A fight against diseases, family troubles, drug addiction, tears, mental illnesses but also pure love, youthness, joyness, lightheartedness…
Babyteeth is the new movie of the australian director Shannon Murphy, presented at the last “Mostra Internazionale dell’Arte Cinematografica di Venezia”.
A troubled love story
The plot is a teenager love story between Milla, a young girl seriously ill, and Moses, a drug-addicted guy rejected from his family. Milla is an explosive volcano of strength and sensibility. She expresses herself through the sweet notes of the violin and, at the same time, she possesses a free soul in search of adventures. This is probably what connects Milla and Moses – the desire to live the day without constraints. She does not know what will happen tomorrow. Moses lives in the streets, trying to survive and providing drugs for his addiction. Their love is as intense as the early aversion of Milla’s parents for the mean and rude behaviour of Moses. Their worst nightmare is that he may influence in a bad way their little and fragile daughter.
The themes of the story could be in some ways obvious and trivial, since it is about that kind of first love that makes adolescence a hard period. Also, the daily struggle against cancer can become a pitiable and compassionate theme. However, in Babyteeth the director gives space to each character. Slowly we enter in their secret world through visual and musical means. We focus more on the deep interior universe, avoiding the cliché of these easy catchy topics.
A special photography
A fundamental key to access to the private world of characters is the unconventional use of photography. The spectator feels surprised since the beginning of the movie about the unsteadiness camera that circles the faces and the bodies in a realistic way. The camera doesn’t violate their private space. On the contrary it lets us enter in the movie and we feel so close to them that we are inside the story. We are in the present moment and we can perceive the shadow of emotions through the character’s glance. In some parts of the movie the director goes as far as breaking the fourth wall and she allows us to keep eye contact with Milla.

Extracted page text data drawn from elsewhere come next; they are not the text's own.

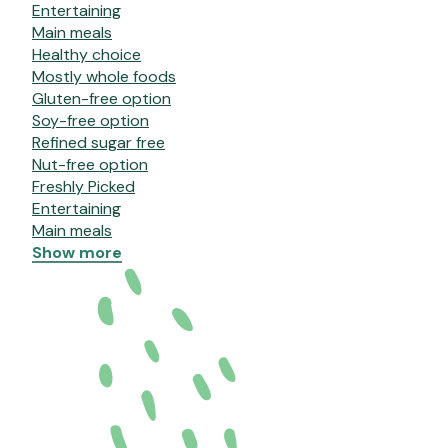
Entertaining
Main meals
Healthy choice
Mostly whole foods
Gluten-free option
Soy-free option
Refined sugar free
Nut-free option
Freshly Picked
Entertaining
Main meals
Show more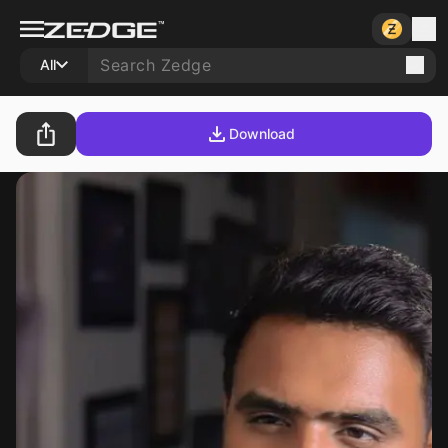
All
Download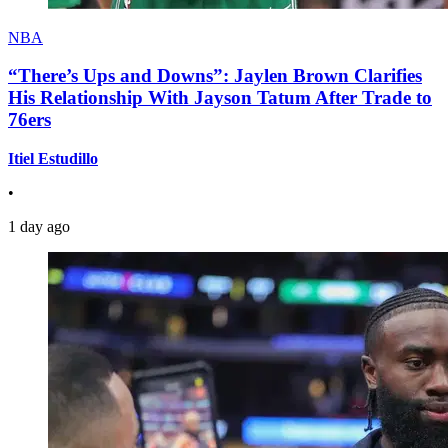
NBA
“There’s Ups and Downs”: Jaylen Brown Clarifies
His Relationship With Jayson Tatum After Trade to
76ers
Itiel Estudillo
•
1 day ago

Besides, the camera focus is not always fixed, as we are used to in classical cinema, and it takes time to concentrate on a subject. The incertainty of focus represents the spontaneous fragility of the characters. The more the movie goes on and the more we discover fragility and secrets of them. We realize that behind their normal appearance they are always crossing and hiding emotional roller coasters.
Also the music is a channel who deeply connects the viewer to the mood swings of the characters. It extends from classical music to electronic notes. Each song is perfectly linked to a specific moment, but I think this is not possible to explain with words, so I selected my favourite tracks from the movie. I suggest you to go directly to the cinema and let you transport through laughters and tears.